Coronary Artery Disease

What is coronary artery disease?

When the arteries that carry blood to the heart become blocked or weakened, they cannot deliver sufficient blood to the heart, resulting in coronary artery disease (CAD). The coronary arteries become blocked or narrowed by a gradual build-up of fat (cholesterol). This build-up is called "atherosclerotic plaque" or simply "plaque."

What are the warning signs and symptoms of coronary artery disease?

Angina (also referred to as chest pain) is a warning sign of coronary artery disease. Do not ignore this symptom, as it is often a sign of an impending heart attack. If you or someone you know is experiencing angina, call 9-1-1 at once to get to an emergency room immediately.

It is important to understand that men and women experience angina differently. These differences are described below:

Men typically experience the following common warning signs of a heart attack:

  • Severe to moderate chest pain
  • Dizziness
  • Shortness of breath
  • Nausea
  • Radiating pain in the arms and chest

Women may have symptoms that differ greatly from men. While chest pain is often a key warning sign of a heart attack, some women who have a heart attack do not experience chest pain. A woman's pain may be in the back, arm, neck, shoulder, and/or throat. Also, women will typically have more "non-pain" symptoms than men. These include vomiting, nausea, fatigue and shortness of breath.

It is also surprisingly common for people to experience no symptoms at all. This is especially true of diabetics and those over the age of 75. We recommend that these individuals visit their family physician and/or cardiologist on a regular basis to continually monitor their health.

How is coronary artery disease detected?

Usually doctors suspect that you may have cardiovascular disease based on your cardiovascular risk factors. During a physical exam, your doctor will evaluate many of these risks, which include diabetes, high blood pressure, high blood cholesterol, previous family history, history of smoking, etc.

We invite you to take our free online cardiovascular risk assessment at any time to evaluate your cardiovascular health. It only takes about ten minutes, and your results are generated immediately. Please print and bring these results to your next physician visit.

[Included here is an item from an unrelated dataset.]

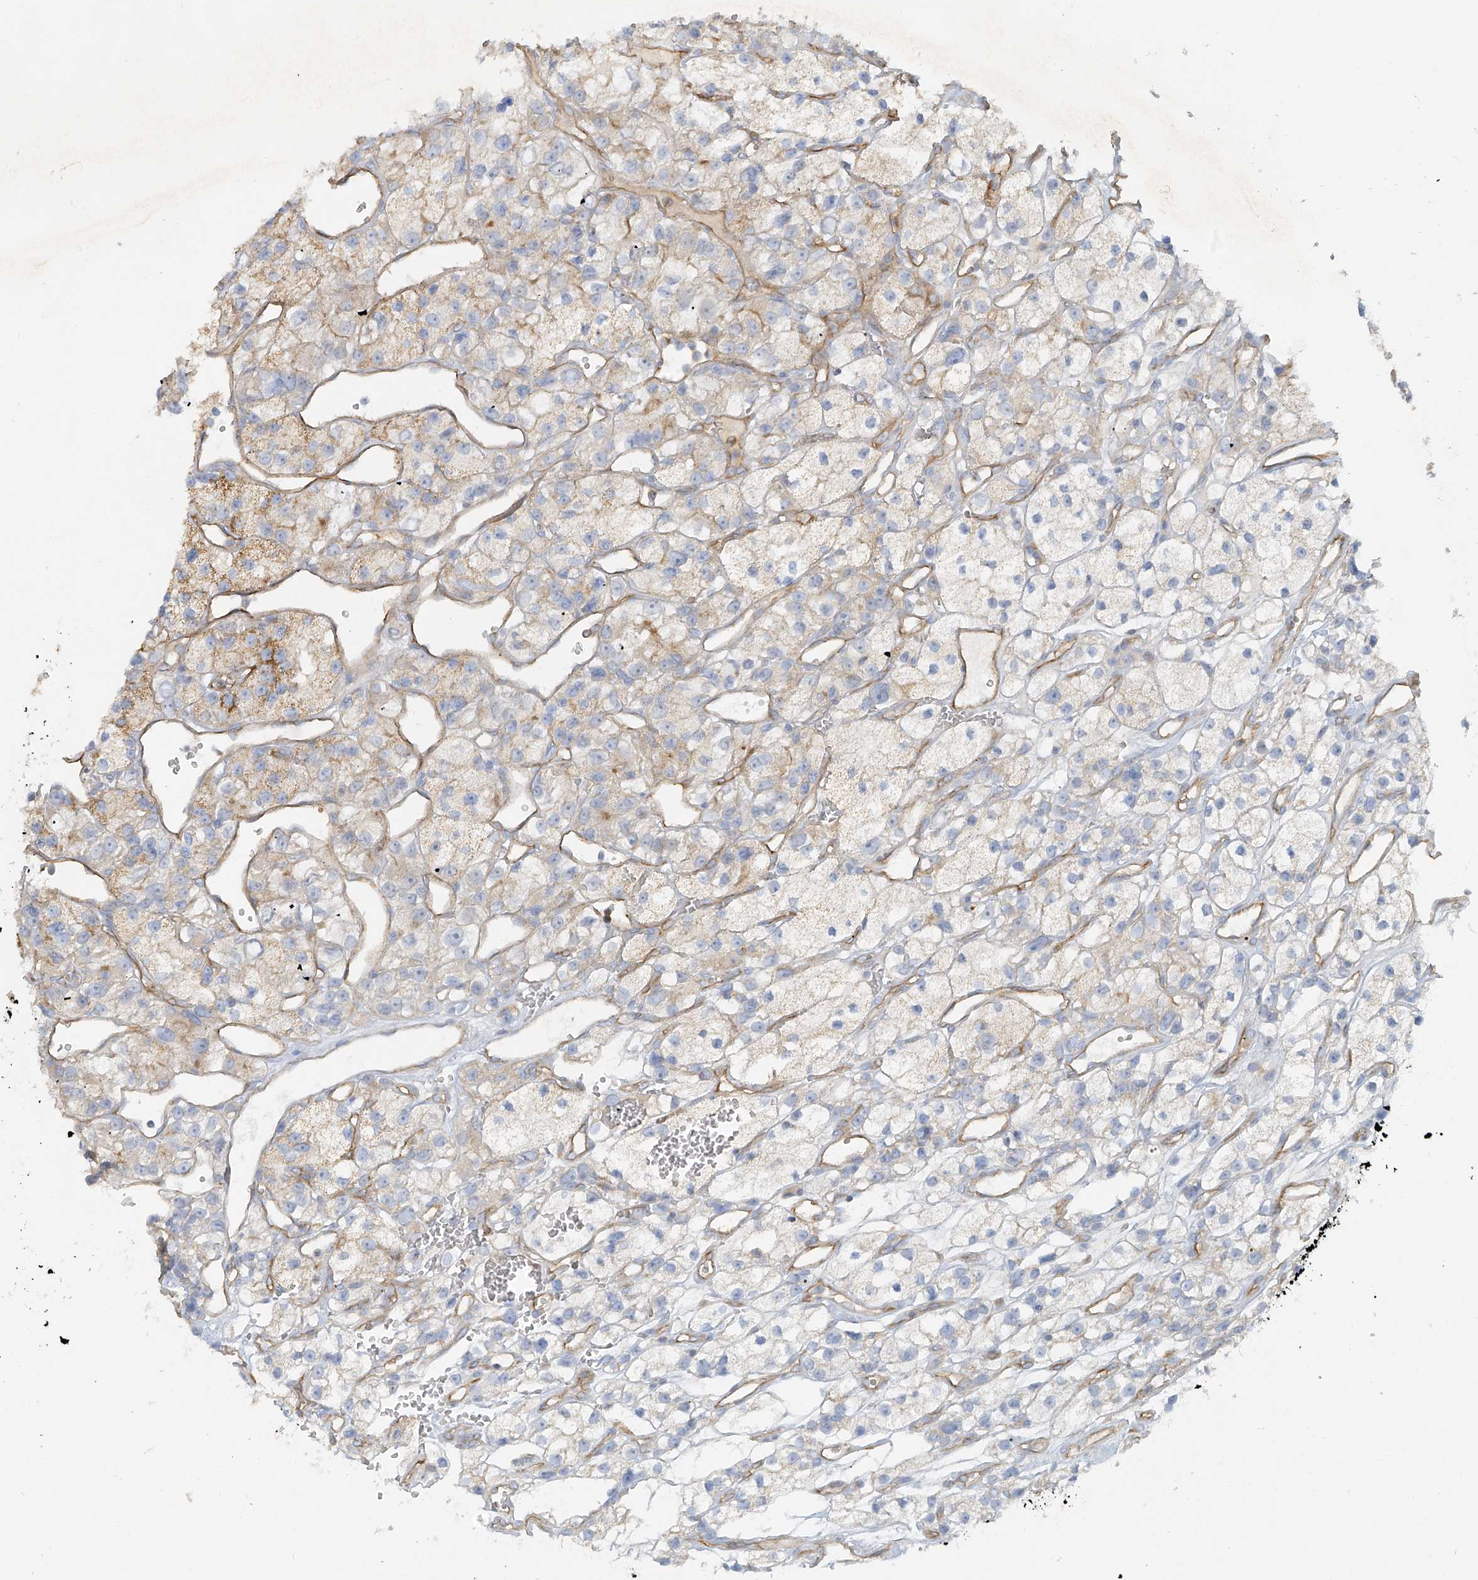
{"staining": {"intensity": "moderate", "quantity": "<25%", "location": "cytoplasmic/membranous"}, "tissue": "renal cancer", "cell_type": "Tumor cells", "image_type": "cancer", "snomed": [{"axis": "morphology", "description": "Adenocarcinoma, NOS"}, {"axis": "topography", "description": "Kidney"}], "caption": "Immunohistochemical staining of human adenocarcinoma (renal) demonstrates moderate cytoplasmic/membranous protein expression in approximately <25% of tumor cells.", "gene": "VAMP5", "patient": {"sex": "female", "age": 57}}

In addition to evaluating your risk factors, there are also noninvasive imaging techniques available to detect coronary artery disease at its earliest stage. Young or old, it is extremely important to be aware of coronary artery disease. It is a progressive disease that can lead to death or heart failure. There are many treatment options which can slow the progression or in some cases reverse the effects of the disease.

The non-invasive and catheterization technique available to detect coronary artery disease are listed below (catheterization technique is noted with an *):

  • Electrocardiography (EKG)
  • Treadmill
  • Stress Testing
  • Echocardiography (Ultrasound)
  • Nuclear Studies
  • Magnetic Resonance Imaging (MRI)
  • Diagnostic Cardiac Catheterization *

What are the treatment options for coronary artery disease?

The safest, simplest treatment for coronary artery disease is lifestyle change. Evaluate your modifiable cardiovascular risks--high blood pressure, high blood cholesterol, smoking, exercise, diet, weight, etc.--and work to reduce the damaging effects of each risk factor. If you smoke…stop smoking, if you do not exercise…develop an exercise regimen, if you have high blood pressure…devise a plan with your physician to reduce your blood pressure level…and so on.

As coronary artery disease progresses, medications, interventional catheterizations, or cardiovascular surgery may be required. Your doctor will work with you to devise a plan that is best suited for you.


There are thousands of medications available to treat coronary artery disease. The most common medications prescribed are blood pressure lowering medications, cholesterol lowering drugs, and anticoagulants (blood thinning) medications.

To rid the arteries of atherosclerosis (plaque buildup), which prevents oxygen-rich blood from reaching the heart muscle, it is often necessary to treat plaque with invasive surgical techniques. Depending upon the degree of coronary artery disease, there are two methods to treat plaque build-up: 1) Catheter Interventions and 2) Surgery

  • Balloon Angioplasty
  • Coronary Stenting
  • Brachytherapy
  • Drug-Eluting Stenting
  • Intracoronary Ultrasound
  • Atherectomy

If needed, your doctor may refer you to a cardiovascular surgeon for coronary artery bypass surgery (CABG). This is more invasive than any of the procedures listed above, but it is extremely safe and reliable.